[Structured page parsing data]
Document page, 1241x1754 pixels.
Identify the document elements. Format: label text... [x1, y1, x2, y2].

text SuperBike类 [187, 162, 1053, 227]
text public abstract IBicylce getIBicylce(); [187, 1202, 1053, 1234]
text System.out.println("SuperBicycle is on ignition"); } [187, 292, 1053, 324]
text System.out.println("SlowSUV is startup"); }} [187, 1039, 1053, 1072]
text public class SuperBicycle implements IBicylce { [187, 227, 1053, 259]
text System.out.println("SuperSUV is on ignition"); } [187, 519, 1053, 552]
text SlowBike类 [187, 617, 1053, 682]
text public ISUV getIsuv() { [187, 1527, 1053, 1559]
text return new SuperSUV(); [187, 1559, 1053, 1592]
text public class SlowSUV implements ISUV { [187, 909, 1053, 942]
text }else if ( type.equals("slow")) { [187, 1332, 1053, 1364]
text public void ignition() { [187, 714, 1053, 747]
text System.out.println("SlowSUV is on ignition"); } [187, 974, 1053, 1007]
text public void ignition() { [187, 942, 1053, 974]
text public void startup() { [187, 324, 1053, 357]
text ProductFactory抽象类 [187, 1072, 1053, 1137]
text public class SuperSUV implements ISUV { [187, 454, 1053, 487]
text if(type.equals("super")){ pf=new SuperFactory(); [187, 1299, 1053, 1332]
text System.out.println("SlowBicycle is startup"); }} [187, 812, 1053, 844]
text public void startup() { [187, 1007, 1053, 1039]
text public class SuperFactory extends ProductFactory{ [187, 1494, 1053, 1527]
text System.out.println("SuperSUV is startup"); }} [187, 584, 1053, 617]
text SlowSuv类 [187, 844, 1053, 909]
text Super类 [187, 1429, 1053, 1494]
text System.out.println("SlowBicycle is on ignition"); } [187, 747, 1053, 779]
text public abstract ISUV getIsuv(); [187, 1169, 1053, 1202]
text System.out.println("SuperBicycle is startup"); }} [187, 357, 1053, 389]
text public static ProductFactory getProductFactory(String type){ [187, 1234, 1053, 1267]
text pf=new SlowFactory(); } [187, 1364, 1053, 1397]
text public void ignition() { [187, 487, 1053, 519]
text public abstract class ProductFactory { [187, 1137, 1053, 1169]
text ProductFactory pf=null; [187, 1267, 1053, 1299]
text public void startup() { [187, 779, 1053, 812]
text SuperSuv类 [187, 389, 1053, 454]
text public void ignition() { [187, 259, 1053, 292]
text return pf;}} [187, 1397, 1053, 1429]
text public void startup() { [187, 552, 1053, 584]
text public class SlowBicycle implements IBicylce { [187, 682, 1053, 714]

**Activity**
Every line of the data must be written out again word for word.

**Answer area**
Document page, 1241x1754 pixels.
Identify the document elements. Format: label text... [x1, y1, x2, y2].

text SuperBike类 [187, 162, 1053, 227]
text public abstract IBicylce getIBicylce(); [187, 1202, 1053, 1234]
text System.out.println("SuperBicycle is on ignition"); } [187, 292, 1053, 324]
text System.out.println("SlowSUV is startup"); }} [187, 1039, 1053, 1072]
text public class SuperBicycle implements IBicylce { [187, 227, 1053, 259]
text System.out.println("SuperSUV is on ignition"); } [187, 519, 1053, 552]
text SlowBike类 [187, 617, 1053, 682]
text public ISUV getIsuv() { [187, 1527, 1053, 1559]
text return new SuperSUV(); [187, 1559, 1053, 1592]
text public class SlowSUV implements ISUV { [187, 909, 1053, 942]
text }else if ( type.equals("slow")) { [187, 1332, 1053, 1364]
text public void ignition() { [187, 714, 1053, 747]
text System.out.println("SlowSUV is on ignition"); } [187, 974, 1053, 1007]
text public void ignition() { [187, 942, 1053, 974]
text public void startup() { [187, 324, 1053, 357]
text ProductFactory抽象类 [187, 1072, 1053, 1137]
text public class SuperSUV implements ISUV { [187, 454, 1053, 487]
text if(type.equals("super")){ pf=new SuperFactory(); [187, 1299, 1053, 1332]
text System.out.println("SlowBicycle is startup"); }} [187, 812, 1053, 844]
text public void startup() { [187, 1007, 1053, 1039]
text public class SuperFactory extends ProductFactory{ [187, 1494, 1053, 1527]
text System.out.println("SuperSUV is startup"); }} [187, 584, 1053, 617]
text SlowSuv类 [187, 844, 1053, 909]
text Super类 [187, 1429, 1053, 1494]
text System.out.println("SlowBicycle is on ignition"); } [187, 747, 1053, 779]
text public abstract ISUV getIsuv(); [187, 1169, 1053, 1202]
text System.out.println("SuperBicycle is startup"); }} [187, 357, 1053, 389]
text public static ProductFactory getProductFactory(String type){ [187, 1234, 1053, 1267]
text pf=new SlowFactory(); } [187, 1364, 1053, 1397]
text public void ignition() { [187, 487, 1053, 519]
text public abstract class ProductFactory { [187, 1137, 1053, 1169]
text ProductFactory pf=null; [187, 1267, 1053, 1299]
text public void startup() { [187, 779, 1053, 812]
text SuperSuv类 [187, 389, 1053, 454]
text public void ignition() { [187, 259, 1053, 292]
text return pf;}} [187, 1397, 1053, 1429]
text public void startup() { [187, 552, 1053, 584]
text public class SlowBicycle implements IBicylce { [187, 682, 1053, 714]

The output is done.